Front and rear the Ratcliffes were taken. Confused, hard pressed on every side, their blows grew wilder and more flurried. But still they held to it, and Wayne's four brothers had cause to thank the hard, monotonous hours they had spent in learning tricks of fence.
All was changed on the sudden. There had been quick breathing of striving swordsmen, and quiet, deep breaths of silent watchers—a quiet which Hiram Hey's conflict at the far side of the pinfold had scarce ruffled. But now it seemed as if Bedlam had let loose a second strife of tongues. The farm-men, maddened by the sight of blows, ran in at one another and fought for Wildwater or for Marsh. The dogs played Merry-Andrew with the sheep, and scattered them wide across the moor, and still pursued them.
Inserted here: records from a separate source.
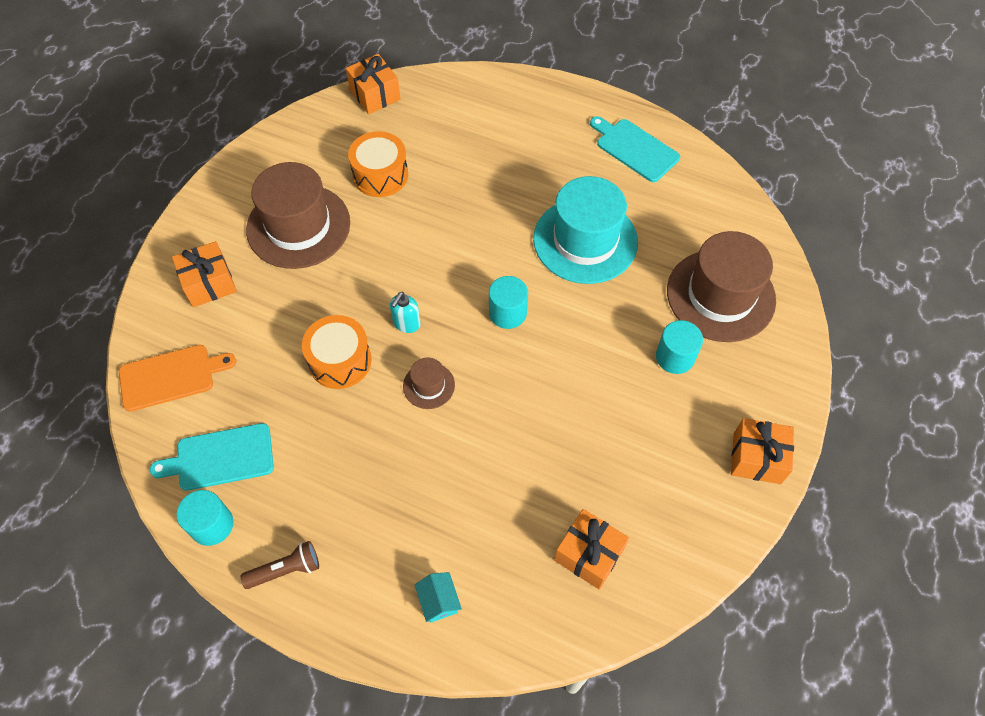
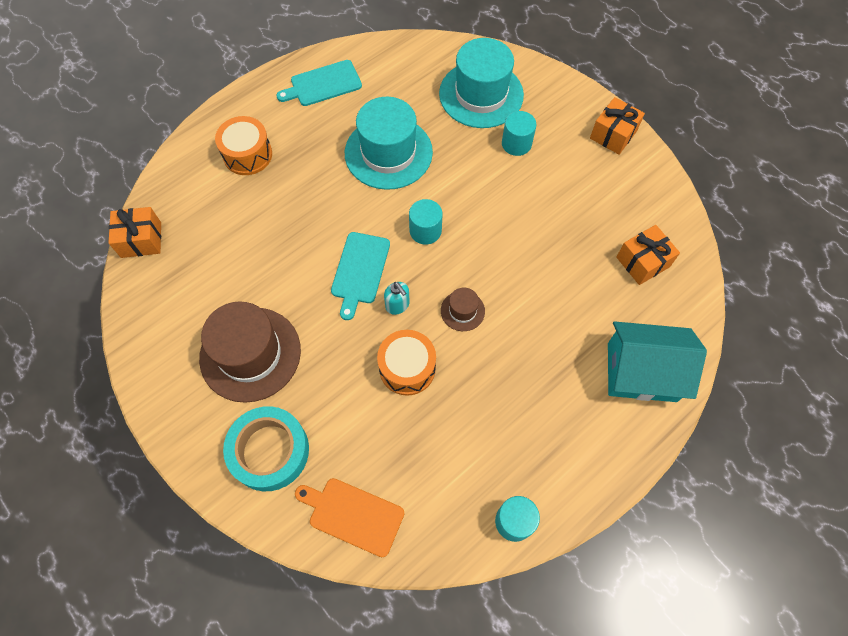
camera: 65 degrees left, 5 degrees up
orange cutting board [119,345,236,412] -> orange cutting board turned 75 degrees counterclockwise [295,478,405,557]
turquoise cutting board [150,423,274,491] -> turquoise cutting board moved to [331,232,390,320]
orange gift [172,241,237,307] -> turquoise tape [223,406,309,491]
brown flashlight [241,541,319,589] -> none
orange drum [348,131,408,197] -> orange drum moved to [215,116,272,175]
turquoise house [415,572,462,623] -> turquoise house [608,321,707,402], size x2.48
brown hat [667,231,776,342] -> turquoise hat [439,38,524,128]

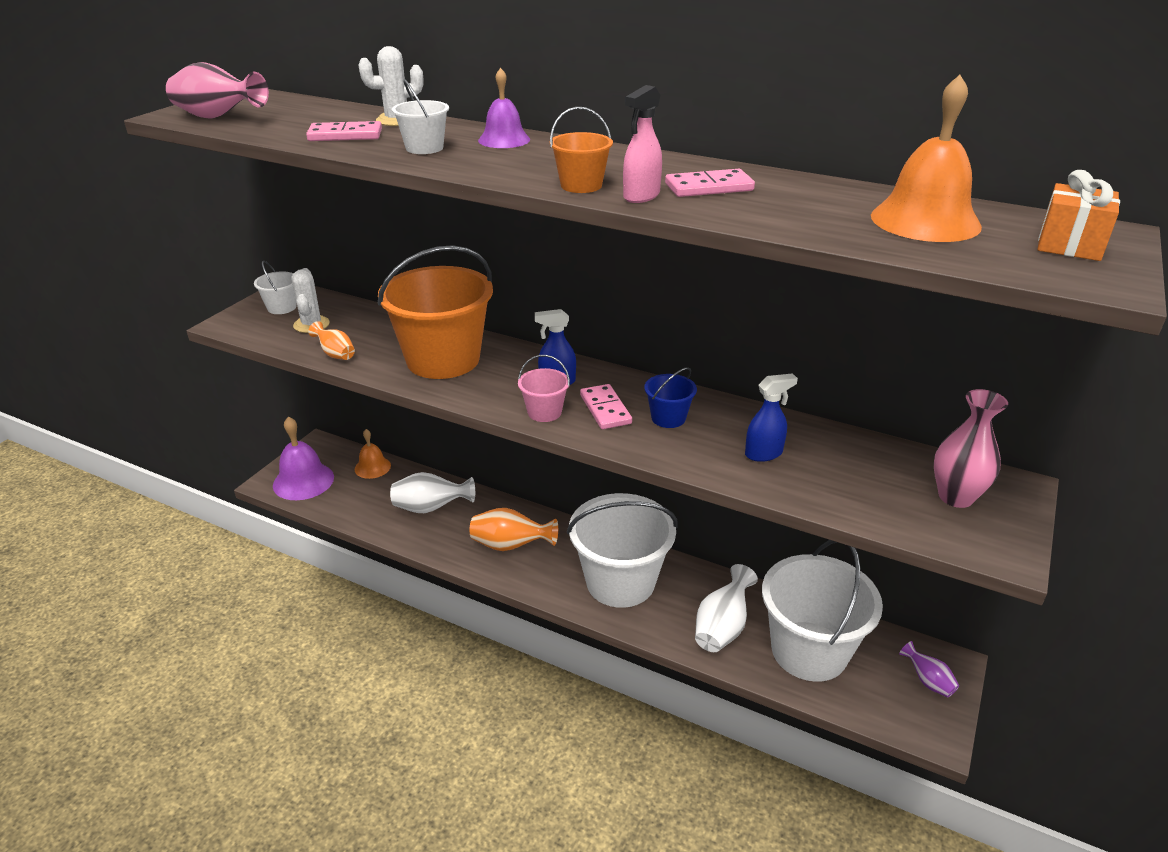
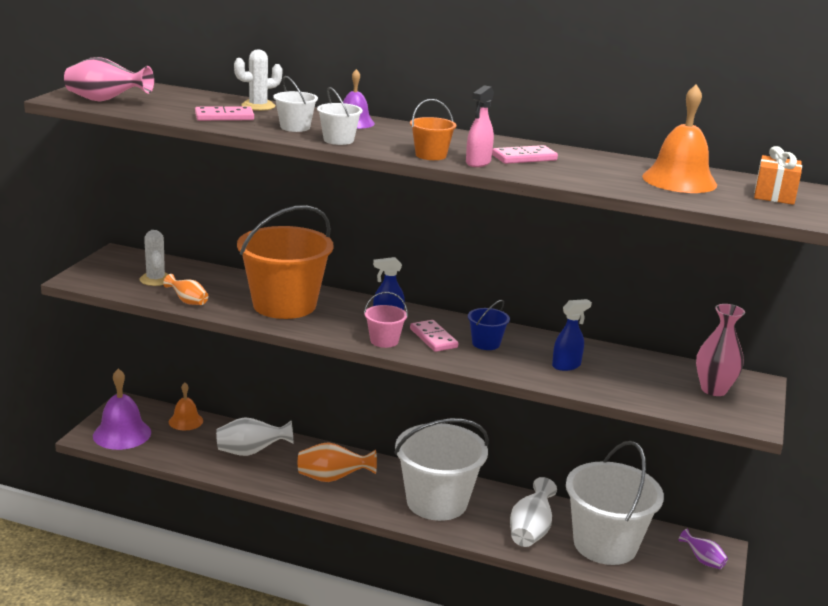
camera: 10 degrees left, 10 degrees down
white bucket [254,261,297,314] -> white bucket moved to [317,87,363,145]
Cries of men, bleating of bewildered ewes, wild barking of dogs a-holydaying—and then, clear above all, Griff's shrill cry, "They flee, they free!"—and after that three flying horsemen steering a zig-zag course through sheep and dogs and wrestling farm-folk.
And over all was the splendour of the mid-day sun, the wind among the ling, the deep, unalterable silence that lies forever at the moor's heart, whether men live or die, whether they fight or drink in peace together. Only the plover heeded the swift fight, and screamed their plaudits to the victors.
CHAPTER XX
HOW THEY WAITED AT THE BOUNDARY-STONE
Red Ratcliffe, and the two who had come through the fight with him, checked their headlong gallop when at last the pursuit died far in their wake. Their shoulders were bunched forward, their heads downcast; and not till the surly pile of Wildwater showed half a league from them across the moor did they break silence.
"There'll be a queer welcome for us from the Lean Man," said one.
"Ay, he'll shake off his palsy when we come to him with the tale of four men left behind us," answered Red Ratcliffe gloomily. "Lord, how his lip will curl! And his eyes will prick one like a sword-point, cold and bright and grey. And he'll flay our tempers raw with gibes."
"Still, there's but one of the four killed outright; and when those boggart-shielded Waynes have left, we can return to help the wounded. They'll not butcher them, think'st thou?"
"Nay," sneered the third; "'tis part of their foul pride to play the woman after victory. Like as not they'll set them on some grassy hillock, with a wall to shield the sun from them, and give them drink, and nurse them into health against the next fight."